I observed how nations project soft power through culture elsewhere and recognised untapped value at home: skills, narratives, and networks that could be translated into influence and income. That understanding shaped my commitment to building institutions and platforms around African culture and fashion.
Your 50th celebration included strong diplomatic representation and Professor P. L. O. Lumumba’s review of your book, Constellation of Thoughts, Vol. 1. It became a statement about heritage, diplomacy, fashion, thought leadership, and Africa’s global voice.

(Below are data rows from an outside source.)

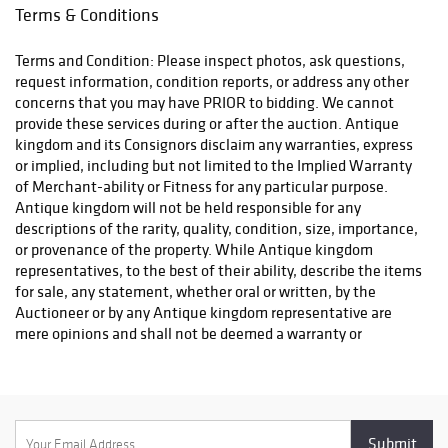
Terms & Conditions
Terms and Condition: Please inspect photos, ask questions,
request information, condition reports, or address any other
concerns that you may have PRIOR to bidding. We cannot
provide these services during or after the auction. Antique
kingdom and its Consignors disclaim any warranties, express
or implied, including but not limited to the Implied Warranty
of Merchant-ability or Fitness for any particular purpose.
Antique kingdom will not be held responsible for any
descriptions of the rarity, quality, condition, size, importance,
or provenance of the property. While Antique kingdom
representatives, to the best of their ability, describe the items
for sale, any statement, whether oral or written, by the
Auctioneer or by any Antique kingdom representative are
mere opinions and shall not be deemed a warranty or
representation regarding the property offered for sale. The
bidder is responsible for determining the age, size, condition
and value of the property before bidding. By placing a bid, you
signify that you have examined the property to your
satisfaction or have chosen not to examine it. Since the final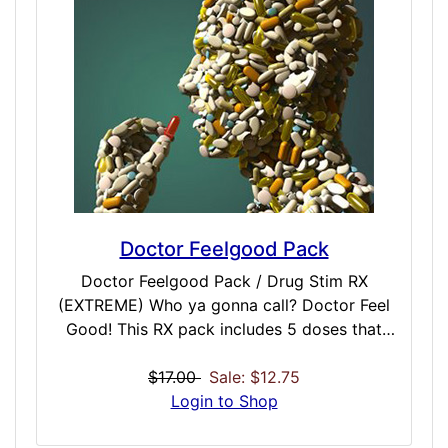
Doctor Feelgood Pack
Doctor Feelgood Pack / Drug Stim RX
(EXTREME) Who ya gonna call? Doctor Feel
Good! This RX pack includes 5 doses that
push the extreme in prescription dose
simulations. Included are powerful
$17.00
Sale: $12.75
prescription doses such as Sero, Lithium,
Login to Shop
Laudanum, Dila and Desox. These are for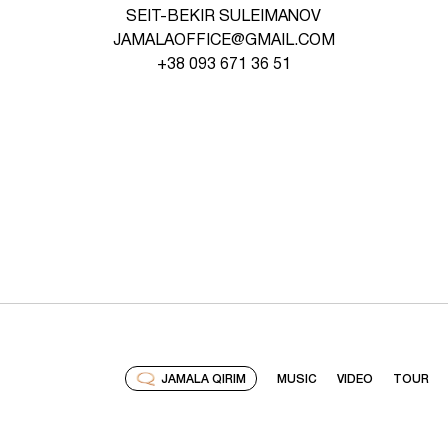
SEIT-BEKIR SULEIMANOV
JAMALAOFFICE@GMAIL.COM
+38 093 671 36 51
JAMALA QIRIM
MUSIC
VIDEO
TOUR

Was this intentional, and what did that moment mean to you personally and diplomatically?
It was entirely intentional. I wanted a moment where intellect, ceremony, and craft convene. Diplomatically, it signalled that African heritage can be a platform for policy and partnership. Personally, it affirmed that a life of ideas, culture, and institution-building can produce occasions that matter beyond the individual.
You are frequently described as a leading cultural and fashion ambassador in Africa. How do you respond to those descriptions, and what does that recognition mean for your work?
If people call me Africa’s leading cultural and fashion ambassador or the best-dressed African, I accept the compliment with measured humility and a small grin. But the work is never mine alone. It belongs to the tailors, weavers, artisans, designers, and cultural custodians who keep our traditions alive and push them forward.
That recognition matters because it opens doors to spaces where culture can be translated into trade, policy, and partnerships. It also creates leverage to spotlight institutions like CAFA, the African Global Fashion Games, and Egbaliganza. Praise, for me, is a platform, not a prize. And if anyone insists I’m the best-dressed, then my tailor deserves the medal.
Beyond the titles, the business success, and the public recognition, what kind of legacy do you hope people will associate with the name Lai Labode decades from now?
I want institutional legacies: sustainable craft-value chains, design incubators, educational programmes, and structures that professionalise creative careers. I hope to be remembered as someone who transformed culture and creativity into sustainable opportunities for future generations.
If your life at 50 were captured as a fashion collection, what would the theme be and what story would it tell?
Collection theme: Continuum of Craft. The story would reflect layered encounters of past and future, handwoven textiles in modern cuts, and ceremonial motifs translated for global contexts, celebrating tradition remade for tomorrow.